[INSTRUCTION]: Please state how many lines of the listing below contain the string "sketchPlane", giving only the number.
--- RECORDS TO USE ---
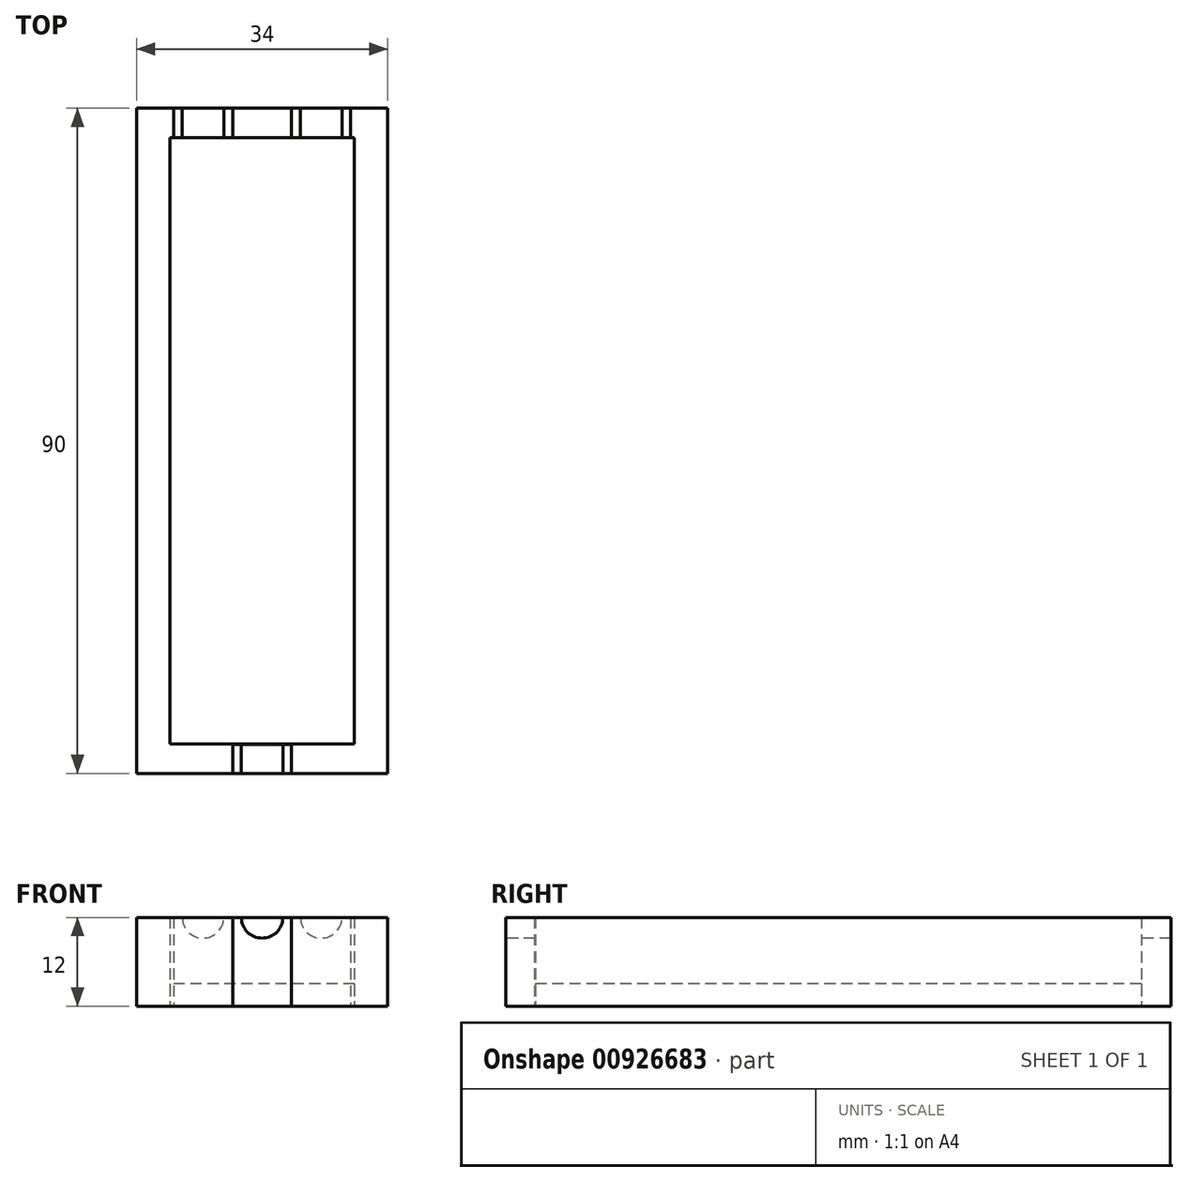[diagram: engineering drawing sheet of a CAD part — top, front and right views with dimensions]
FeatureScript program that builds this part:
annotation { "Feature Type Name" : "Feature", "Feature Type Description" : "" }
export const myFeature = defineFeature(function(context is Context, id is Id, definition is map)
    precondition{}
    {
        {
            var Q0;
            Q0=qCreatedBy(makeId("Top.planeOp"),FACE);
            var sketch = newSketch(context, id + "F0", { "sketchPlane" : qUnion([Q0])});
            skLineSegment(sketch, "E0.bottom", {"start": v(17, -45) * mm, "end": v(-17, -45) * mm});
            skLineSegment(sketch, "E0.top", {"start": v(17, 45) * mm, "end": v(-17, 45) * mm});
            skLineSegment(sketch, "E0.left", {"start": v(17, -45) * mm, "end": v(17, 45) * mm});
            skLineSegment(sketch, "E0.right", {"start": v(-17, -45) * mm, "end": v(-17, 45) * mm});
            skPoint(sketch, "E0.middle", {"position": v(0, 0) * mm});
            skLineSegment(sketch, "E1.bottom", {"start": v(12.5, 41) * mm, "end": v(-12.5, 41) * mm});
            skLineSegment(sketch, "E1.top", {"start": v(12.5, -41) * mm, "end": v(-12.5, -41) * mm});
            skLineSegment(sketch, "E1.left", {"start": v(12.5, 41) * mm, "end": v(12.5, -41) * mm});
            skLineSegment(sketch, "E1.right", {"start": v(-12.5, 41) * mm, "end": v(-12.5, -41) * mm});
            skLineSegment(sketch, "E2.bottom", {"start": v(4, -45) * mm, "end": v(-4, -45) * mm});
            skLineSegment(sketch, "E2.top", {"start": v(4, -41.12) * mm, "end": v(-4, -41.12) * mm});
            skLineSegment(sketch, "E2.left", {"start": v(4, -45) * mm, "end": v(4, -41.12) * mm});
            skLineSegment(sketch, "E2.right", {"start": v(-4, -45) * mm, "end": v(-4, -41.12) * mm});
            skPoint(sketch, "E2.middle", {"position": v(0, -43.06) * mm});
            skPoint(sketch, "E2.middle.positionSnap0", {"position": v(0, -41) * mm});
            skPoint(sketch, "E2.centerSnap0", {"position": v(0, -41) * mm});
            skLineSegment(sketch, "E3.bottom", {"start": v(4, 41) * mm, "end": v(-4, 41) * mm});
            skLineSegment(sketch, "E3.top", {"start": v(4, 45) * mm, "end": v(-4, 45) * mm});
            skLineSegment(sketch, "E3.left", {"start": v(4, 41) * mm, "end": v(4, 45) * mm});
            skLineSegment(sketch, "E3.right", {"start": v(-4, 41) * mm, "end": v(-4, 45) * mm});
            skPoint(sketch, "E3.middle", {"position": v(0, 43) * mm});
            skLineSegment(sketch, "E4.bottom", {"start": v(-4, 45) * mm, "end": v(-12, 45) * mm});
            skLineSegment(sketch, "E4.top", {"start": v(-4, 41) * mm, "end": v(-12, 41) * mm});
            skLineSegment(sketch, "E4.left", {"start": v(-4, 45) * mm, "end": v(-4, 41) * mm});
            skLineSegment(sketch, "E4.right", {"start": v(-12, 45) * mm, "end": v(-12, 41) * mm});
            skLineSegment(sketch, "E5.bottom", {"start": v(4, 45) * mm, "end": v(12, 45) * mm});
            skLineSegment(sketch, "E5.top", {"start": v(4, 41) * mm, "end": v(12, 41) * mm});
            skLineSegment(sketch, "E5.left", {"start": v(4, 45) * mm, "end": v(4, 41) * mm});
            skLineSegment(sketch, "E5.right", {"start": v(12, 45) * mm, "end": v(12, 41) * mm});
            skLineSegment(sketch, "E6.bottom", {"start": v(-12.5, -41) * mm, "end": v(12.5, -41) * mm});
            skLineSegment(sketch, "E6.top", {"start": v(-12.5, 41) * mm, "end": v(12.5, 41) * mm});
            skLineSegment(sketch, "E6.left", {"start": v(-12.5, -41) * mm, "end": v(-12.5, 41) * mm});
            skLineSegment(sketch, "E6.right", {"start": v(12.5, -41) * mm, "end": v(12.5, 41) * mm});
            skLineSegment(sketch, "E7.bottom", {"start": v(12.5, 41) * mm, "end": v(4, 41) * mm});
            skLineSegment(sketch, "E7.top", {"start": v(12.5, 45) * mm, "end": v(4, 45) * mm});
            skLineSegment(sketch, "E7.left", {"start": v(12.5, 41) * mm, "end": v(12.5, 45) * mm});
            skLineSegment(sketch, "E8.right", {"start": v(-12, 41) * mm, "end": v(-12, 45) * mm});
            skSolve(sketch);
        }
        {
            var Q0;
            Q0=makeQuery(id+"F0.imprint","IMPRINT",FACE,{"disambiguationData":[TD([[makeQuery(id+"F0.imprint","IMPRINT",EDGE,{"derivedFrom":sQuery(id+"F0.wireOp",EDGE,"E2.top")}),1.0]])]});
            var Q1;
            {var subQ0=sQuery(id+"F0.wireOp",EDGE,"E3.right");Q1=makeQuery(id+"F0.imprint","IMPRINT",FACE,{"disambiguationData":[TD([[makeQuery(id+"F0.imprint","IMPRINT",EDGE,{"derivedFrom":subQ0}),1.0]])]});}
            var Q2;
            {var subQ2=sQuery(id+"F0.wireOp",EDGE,"E3.left");Q2=makeQuery(id+"F0.imprint","IMPRINT",FACE,{"disambiguationData":[TD([[makeQuery(id+"F0.imprint","IMPRINT",EDGE,{"derivedFrom":subQ2}),-1.0]])]});}
            extrude(context, id + "F1", {"entities" : qUnion([Q0, Q1, Q2]), "depth" : 12 * mm, "offsetDistance" : 25 * mm});
        }
        {
            var Q0;
            Q0=makeQuery(id+"F1.opExtrude","SWEPT_FACE",FACE,{"disambiguationData":[OSD([sQuery(id+"F0.wireOp",EDGE,"E0.bottom")])]});
            var sketch = newSketch(context, id + "F2", { "sketchPlane" : qUnion([Q0])});
            skArc(sketch, "E9", {"start": v(-4, 12) * mm, "mid": v(0, 8) * mm, "end": v(4, 12) * mm});
            skSolve(sketch);
        }
        {
            var Q0;
            {var subQ10=makeQuery(id+"F0.imprint","IMPRINT",EDGE,{"derivedFrom":sQuery(id+"F0.wireOp",EDGE,"E2.top")});Q0=qUnion([makeQuery(id+"F0.imprint","IMPRINT",FACE,{"disambiguationData":[TD([[subQ10,1.0]])]}),makeQuery(id+"F0.imprint","IMPRINT",FACE,{"disambiguationData":[TD([[makeQuery(id+"F0.imprint","IMPRINT",EDGE,{"derivedFrom":sQuery(id+"F0.wireOp",EDGE,"E0.top")}),1.0]])]})]);}
            var Q1;
            {var subQ0=sQuery(id+"F0.wireOp",EDGE,"E5.right");Q1=makeQuery(id+"F0.imprint","IMPRINT",FACE,{"disambiguationData":[TD([[makeQuery(id+"F0.imprint","IMPRINT",EDGE,{"derivedFrom":subQ0}),1.0]])]});}
            var Q2;
            Q2=makeQuery(id+"F0.imprint","IMPRINT",FACE,{"disambiguationData":[TD([[makeQuery(id+"F0.imprint","IMPRINT",EDGE,{"derivedFrom":sQuery(id+"F0.wireOp",EDGE,"E3.top")}),1.0]])]});
            extrude(context, id + "F3", {"entities" : qUnion([Q0, Q1, Q2]), "depth" : 12 * mm, "offsetDistance" : 25 * mm});
        }
        {
            var Q0;
            Q0=sQuery(id+"F2.wireOp",VERTEX,"E9.center");
            var Q1;
            Q1=makeQuery(id+"F1.opExtrude","SWEPT_BODY",BODY,{"disambiguationData":[OSD([sQuery(id+"F0.wireOp",EDGE,"E0.bottom"),sQuery(id+"F0.wireOp",EDGE,"E2.top"),sQuery(id+"F0.wireOp",EDGE,"E2.left"),sQuery(id+"F0.wireOp",EDGE,"E2.right")])]});
            var Q2;
            Q2=makeQuery(id+"F3.opExtrude","SWEPT_BODY",BODY,{"disambiguationData":[OSD([sQuery(id+"F0.wireOp",EDGE,"E0.bottom"),sQuery(id+"F0.wireOp",EDGE,"E0.top"),sQuery(id+"F0.wireOp",EDGE,"E0.left"),sQuery(id+"F0.wireOp",EDGE,"E0.right"),sQuery(id+"F0.wireOp",EDGE,"E1.bottom"),sQuery(id+"F0.wireOp",EDGE,"E1.top"),sQuery(id+"F0.wireOp",EDGE,"E1.left"),sQuery(id+"F0.wireOp",EDGE,"E1.right"),sQuery(id+"F0.wireOp",EDGE,"E3.left"),sQuery(id+"F0.wireOp",EDGE,"E3.right"),sQuery(id+"F0.wireOp",EDGE,"E4.bottom"),sQuery(id+"F0.wireOp",EDGE,"E4.right"),sQuery(id+"F0.wireOp",EDGE,"E5.bottom"),sQuery(id+"F0.wireOp",EDGE,"E5.right")])]});
            hole(context, id + "F4", {"style" : HoleStyle.SIMPLE, "endStyle" : HoleEndStyle.BLIND, "holeDiameter" : 5.6 * mm, "majorDiameter" : 5 * mm, "holeDepth" : 20 * mm, "isTappedThrough" : true, "tappedDepth" : 12 * mm, "tapClearance" : 3, "locations" : qUnion([Q0]), "scope" : qUnion([Q1, Q2])});
        }
        {
            var Q0;
            {var subQ0=sQuery(id+"F0.wireOp",EDGE,"E1.bottom");Q0=makeQuery(id+"F1.opExtrude","SWEPT_FACE",FACE,{"disambiguationData":[OSD([subQ0]),TDD([makeQuery(id+"F0.imprint","IMPRINT",EDGE,{"disambiguationData":[TD([[makeQuery(id+"F0.imprint","INTERSECT",VERTEX,{"derivedFrom":[subQ0,sQuery(id+"F0.wireOp",EDGE,"E5.right")]}),-1.0]])],"derivedFrom":subQ0})])]});}
            var sketch = newSketch(context, id + "F5", { "sketchPlane" : qUnion([Q0])});
            skArc(sketch, "E10", {"start": v(4, 12) * mm, "mid": v(8, 8) * mm, "end": v(12, 12) * mm});
            skSolve(sketch);
        }
        {
            var Q0;
            {var subQ0=sQuery(id+"F0.wireOp",EDGE,"E1.bottom");Q0=makeQuery(id+"F1.opExtrude","SWEPT_FACE",FACE,{"disambiguationData":[OSD([subQ0]),TDD([makeQuery(id+"F0.imprint","IMPRINT",EDGE,{"disambiguationData":[TD([[makeQuery(id+"F0.imprint","INTERSECT",VERTEX,{"derivedFrom":[subQ0,sQuery(id+"F0.wireOp",EDGE,"E3.right")]}),-1.0]])],"derivedFrom":subQ0})])]});}
            var sketch = newSketch(context, id + "F6", { "sketchPlane" : qUnion([Q0])});
            skArc(sketch, "E11", {"start": v(-12, 12) * mm, "mid": v(-8, 8) * mm, "end": v(-4, 12) * mm});
            skSolve(sketch);
        }
        {
            var Q0;
            Q0=sQuery(id+"F5.wireOp",VERTEX,"E10.center");
            var Q1;
            Q1=makeQuery(id+"F3.opExtrude","SWEPT_BODY",BODY,{"disambiguationData":[OSD([sQuery(id+"F0.wireOp",EDGE,"E0.bottom"),sQuery(id+"F0.wireOp",EDGE,"E0.top"),sQuery(id+"F0.wireOp",EDGE,"E0.left"),sQuery(id+"F0.wireOp",EDGE,"E0.right"),sQuery(id+"F0.wireOp",EDGE,"E1.bottom"),sQuery(id+"F0.wireOp",EDGE,"E1.top"),sQuery(id+"F0.wireOp",EDGE,"E1.left"),sQuery(id+"F0.wireOp",EDGE,"E1.right"),sQuery(id+"F0.wireOp",EDGE,"E3.left"),sQuery(id+"F0.wireOp",EDGE,"E3.right"),sQuery(id+"F0.wireOp",EDGE,"E4.bottom"),sQuery(id+"F0.wireOp",EDGE,"E4.right"),sQuery(id+"F0.wireOp",EDGE,"E5.bottom"),sQuery(id+"F0.wireOp",EDGE,"E5.right")])]});
            var Q2;
            Q2=makeQuery(id+"F1.opExtrude","SWEPT_BODY",BODY,{"disambiguationData":[OSD([sQuery(id+"F0.wireOp",EDGE,"E1.bottom"),sQuery(id+"F0.wireOp",EDGE,"E3.left"),sQuery(id+"F0.wireOp",EDGE,"E5.bottom"),sQuery(id+"F0.wireOp",EDGE,"E5.right")])]});
            hole(context, id + "F7", {"style" : HoleStyle.SIMPLE, "endStyle" : HoleEndStyle.BLIND, "holeDiameter" : 5.6 * mm, "majorDiameter" : 5 * mm, "holeDepth" : 20 * mm, "isTappedThrough" : true, "tappedDepth" : 12 * mm, "tapClearance" : 3, "startFromSketch" : true, "locations" : qUnion([Q0]), "scope" : qUnion([Q1, Q2])});
        }
        {
            var Q0;
            Q0=sQuery(id+"F6.wireOp",VERTEX,"E11.center");
            var Q1;
            Q1=makeQuery(id+"F3.opExtrude","SWEPT_BODY",BODY,{"disambiguationData":[OSD([sQuery(id+"F0.wireOp",EDGE,"E0.bottom"),sQuery(id+"F0.wireOp",EDGE,"E0.top"),sQuery(id+"F0.wireOp",EDGE,"E0.left"),sQuery(id+"F0.wireOp",EDGE,"E0.right"),sQuery(id+"F0.wireOp",EDGE,"E1.bottom"),sQuery(id+"F0.wireOp",EDGE,"E1.top"),sQuery(id+"F0.wireOp",EDGE,"E1.left"),sQuery(id+"F0.wireOp",EDGE,"E1.right"),sQuery(id+"F0.wireOp",EDGE,"E3.left"),sQuery(id+"F0.wireOp",EDGE,"E3.right"),sQuery(id+"F0.wireOp",EDGE,"E4.bottom"),sQuery(id+"F0.wireOp",EDGE,"E4.right"),sQuery(id+"F0.wireOp",EDGE,"E5.bottom"),sQuery(id+"F0.wireOp",EDGE,"E5.right")])]});
            var Q2;
            Q2=makeQuery(id+"F1.opExtrude","SWEPT_BODY",BODY,{"disambiguationData":[OSD([sQuery(id+"F0.wireOp",EDGE,"E1.bottom"),sQuery(id+"F0.wireOp",EDGE,"E3.right"),sQuery(id+"F0.wireOp",EDGE,"E4.bottom"),sQuery(id+"F0.wireOp",EDGE,"E4.right")])]});
            hole(context, id + "F8", {"style" : HoleStyle.SIMPLE, "endStyle" : HoleEndStyle.BLIND, "holeDiameter" : 5.6 * mm, "majorDiameter" : 5 * mm, "holeDepth" : 20 * mm, "isTappedThrough" : true, "tappedDepth" : 12 * mm, "tapClearance" : 3, "startFromSketch" : true, "locations" : qUnion([Q0]), "scope" : qUnion([Q1, Q2])});
        }
        {
            var Q0;
            Q0=makeQuery(id+"F0.imprint","IMPRINT",FACE,{"disambiguationData":[TD([[makeQuery(id+"F0.imprint","IMPRINT",EDGE,{"derivedFrom":sQuery(id+"F0.wireOp",EDGE,"E1.top")}),-1.0]])]});
            extrude(context, id + "F9", {"entities" : qUnion([Q0]), "depth" : 3 * mm, "offsetDistance" : 25 * mm});
        }
    });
---
[ANSWER TO THE EXERCISE]: 4